(SUPPLIED MATERIAL begins)

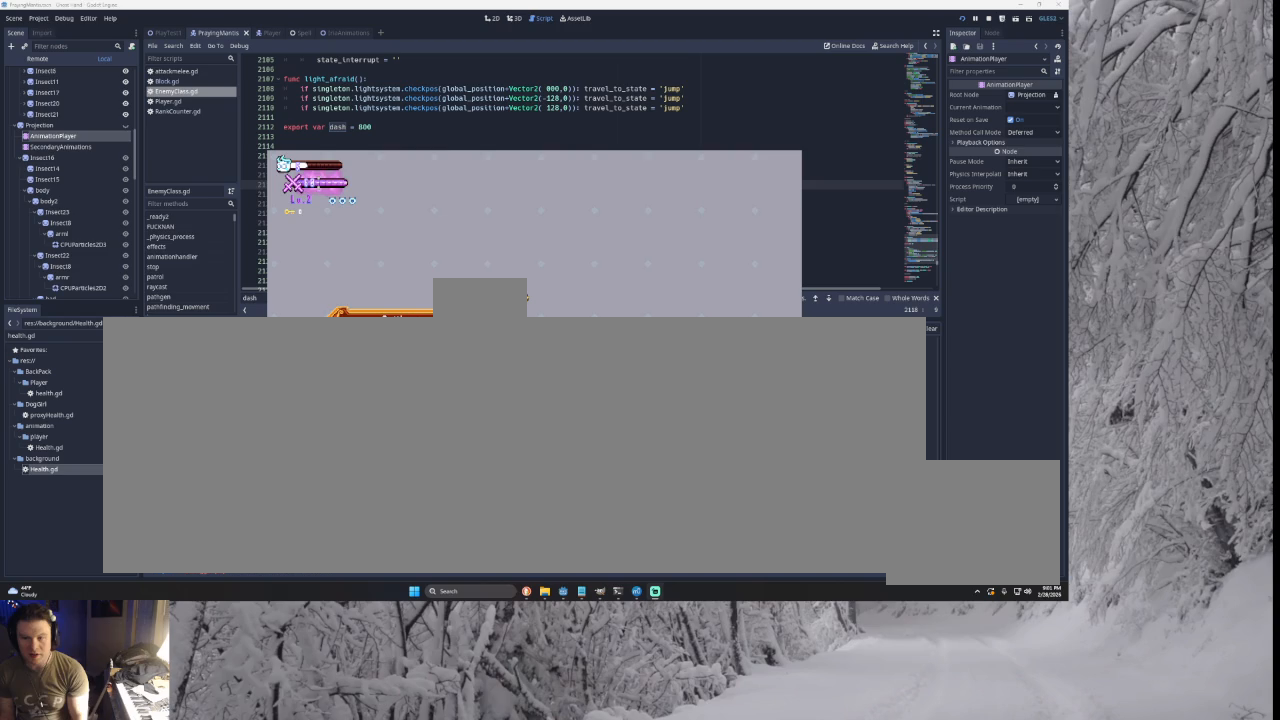
{"buttons": [], "left_stick": "center", "right_stick": "left", "events": [[433, "left_stick", "center"]]}
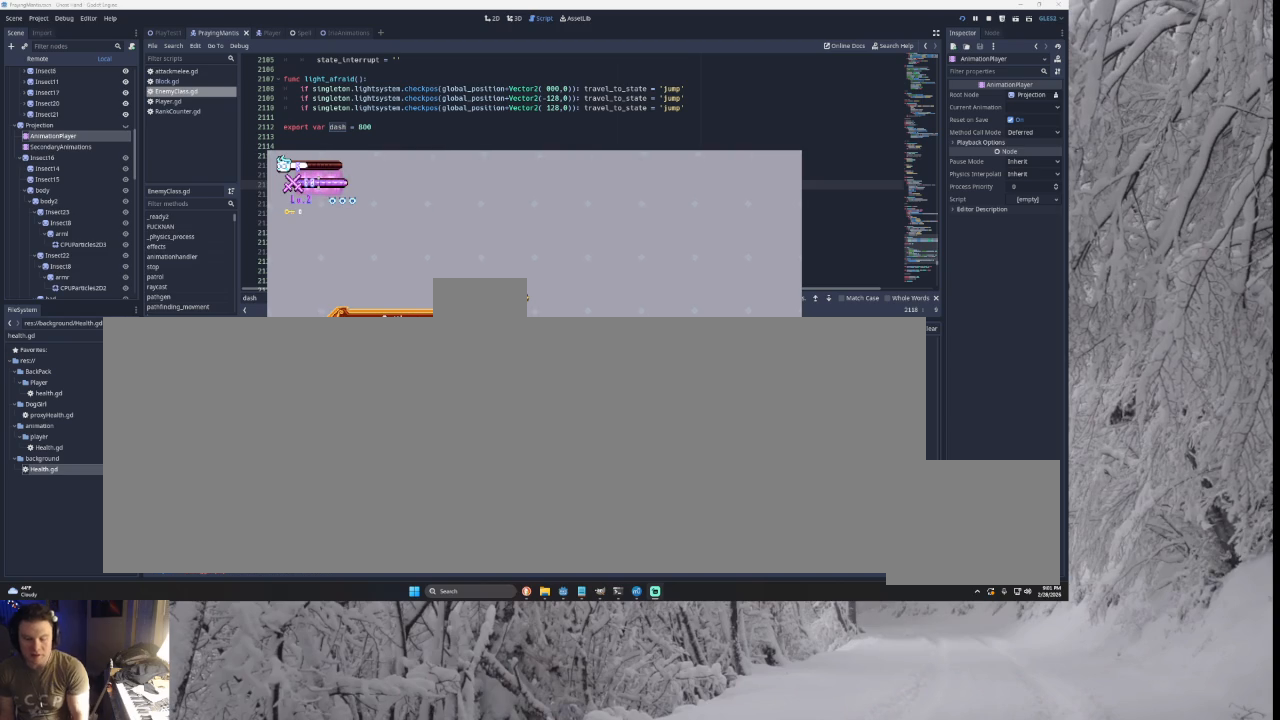
{"buttons": ["START"], "left_stick": "left", "right_stick": "left", "events": [[433, "START", "down"], [433, "left_stick", "left"]]}
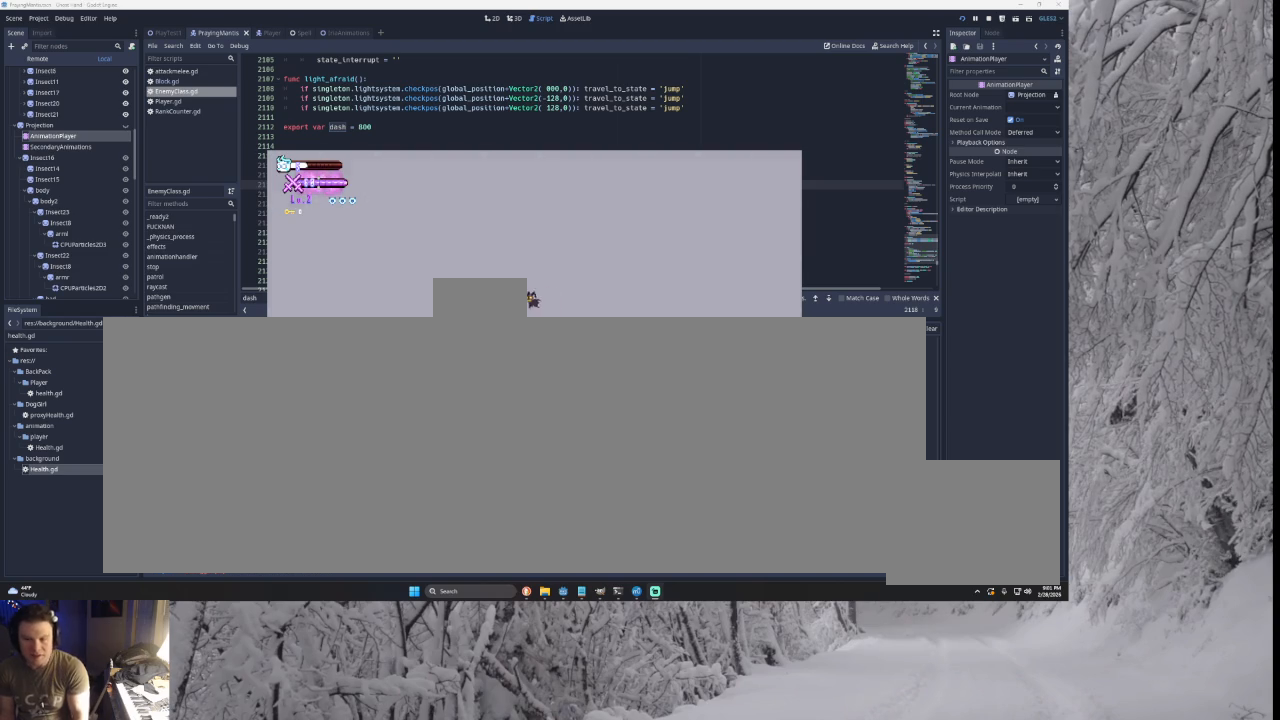
{"buttons": [], "left_stick": "left", "right_stick": "left", "events": [[100, "START", "up"]]}
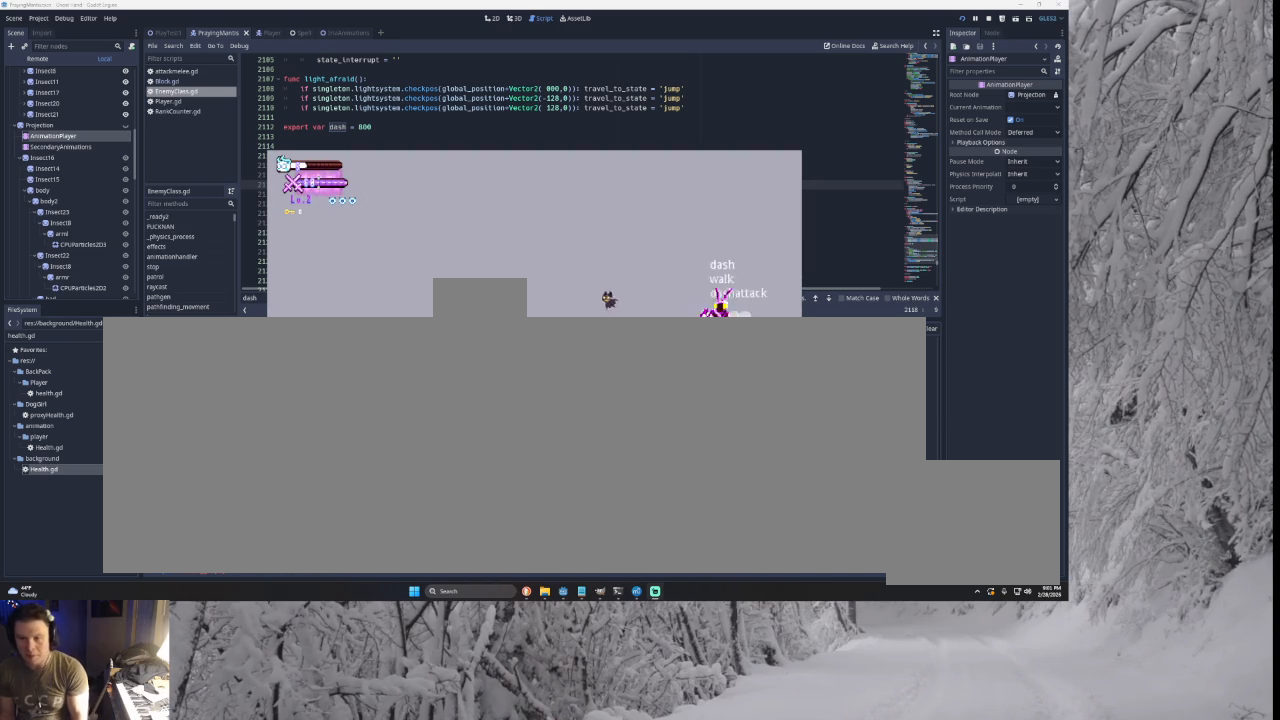
{"buttons": [], "left_stick": "right", "right_stick": "left", "events": [[200, "TRIANGLE", "down"], [433, "left_stick", "center"], [500, "TRIANGLE", "up"], [500, "left_stick", "right"]]}
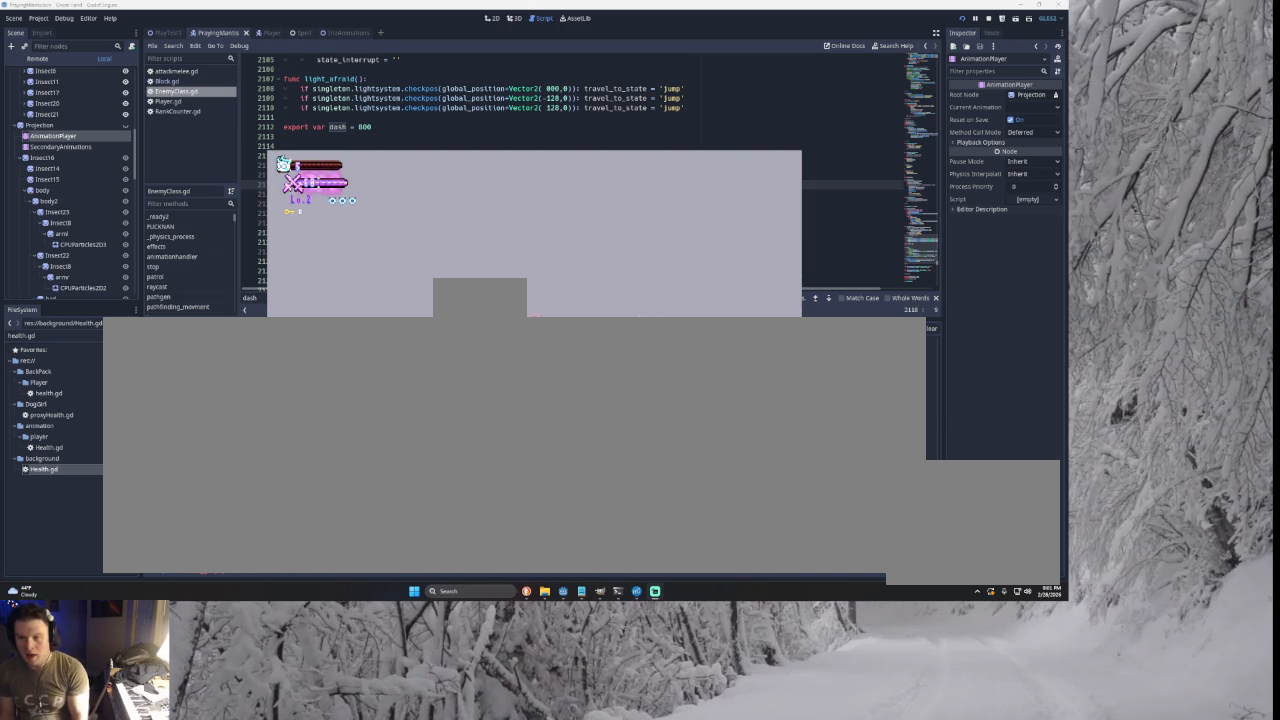
{"buttons": [], "left_stick": "right", "right_stick": "center", "events": [[33, "TRIANGLE", "down"], [200, "TRIANGLE", "up"], [300, "right_stick", "down"], [500, "right_stick", "center"]]}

(SUPPLIED MATERIAL ends)

- EXERCISE OBJECTIVE -
Print the records above exactly as they stand, but leave out the pictures.

- PROBLEM SOLUTION -
{"buttons": [], "left_stick": "center", "right_stick": "left", "events": [[433, "left_stick", "center"]]}
{"buttons": ["START"], "left_stick": "left", "right_stick": "left", "events": [[433, "START", "down"], [433, "left_stick", "left"]]}
{"buttons": [], "left_stick": "left", "right_stick": "left", "events": [[100, "START", "up"]]}
{"buttons": [], "left_stick": "right", "right_stick": "left", "events": [[200, "TRIANGLE", "down"], [433, "left_stick", "center"], [500, "TRIANGLE", "up"], [500, "left_stick", "right"]]}
{"buttons": [], "left_stick": "right", "right_stick": "center", "events": [[33, "TRIANGLE", "down"], [200, "TRIANGLE", "up"], [300, "right_stick", "down"], [500, "right_stick", "center"]]}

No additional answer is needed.